### PROMPT
Reproduce, without alteration, the lines of the listing from the line containing "line at (1052, 106): dashed -> solid" through the end of the listing.

## START

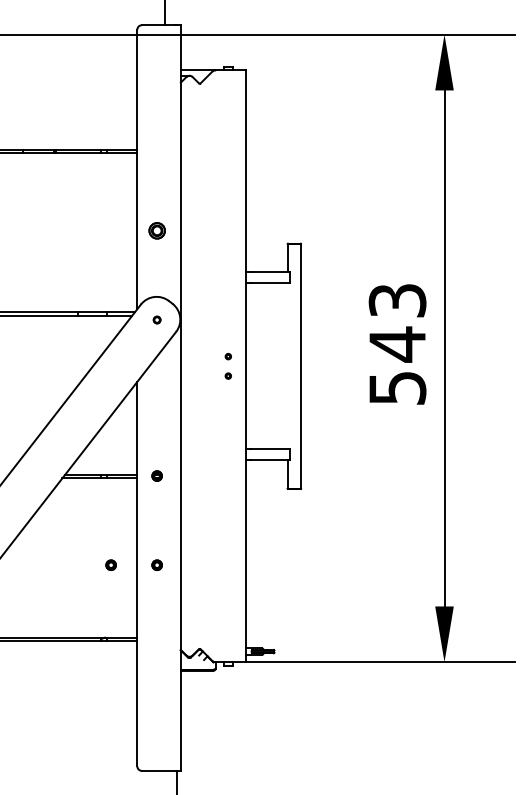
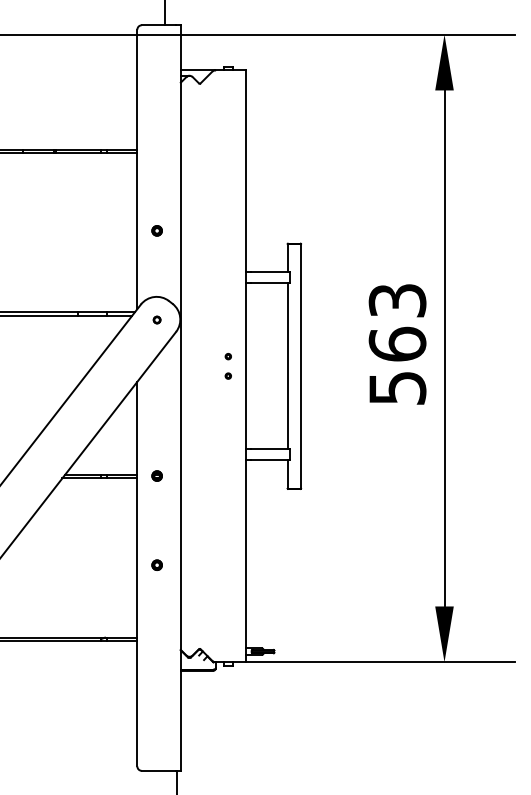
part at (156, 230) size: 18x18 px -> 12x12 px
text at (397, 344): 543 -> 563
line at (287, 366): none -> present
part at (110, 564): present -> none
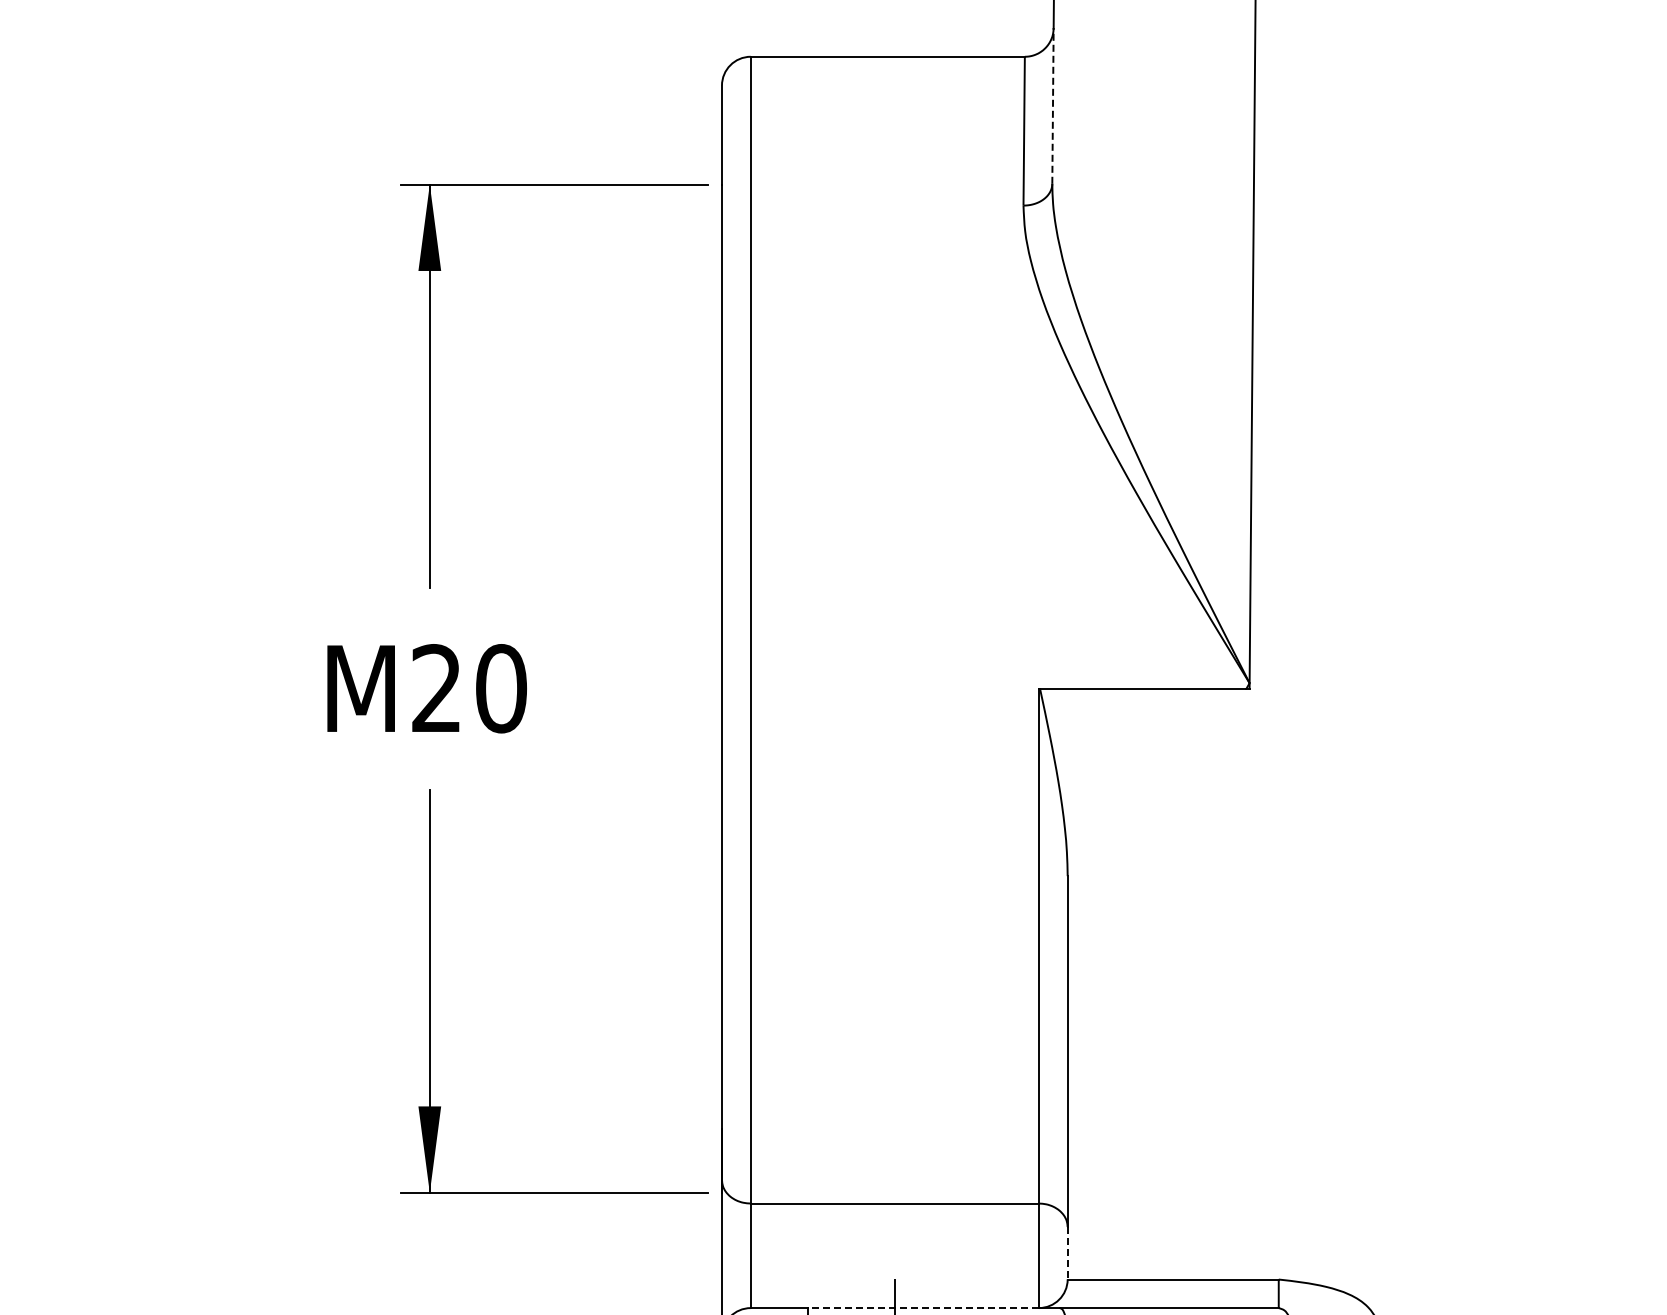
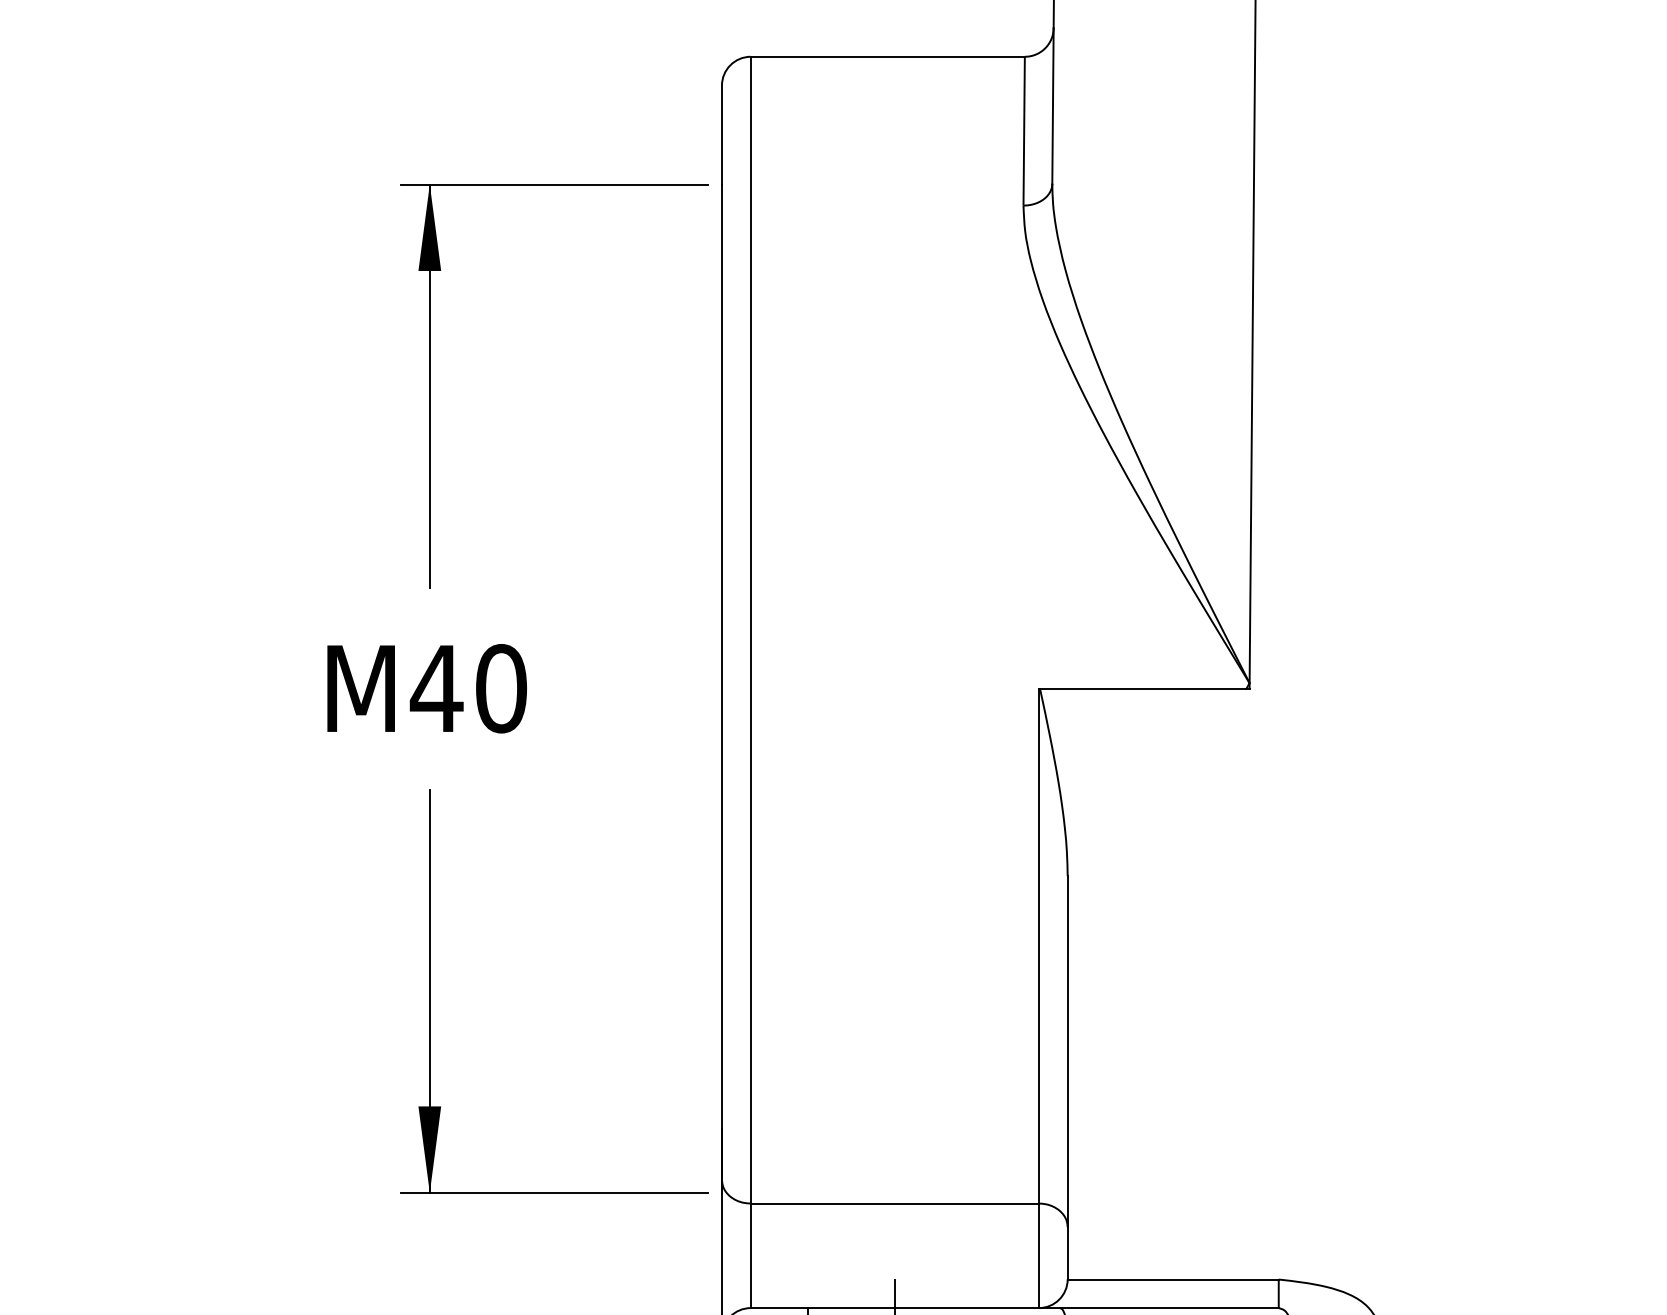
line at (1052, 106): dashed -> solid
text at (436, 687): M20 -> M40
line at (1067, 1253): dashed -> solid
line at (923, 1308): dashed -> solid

## END

### TASK RESULT
line at (1052, 106): dashed -> solid
text at (436, 687): M20 -> M40
line at (1067, 1253): dashed -> solid
line at (923, 1308): dashed -> solid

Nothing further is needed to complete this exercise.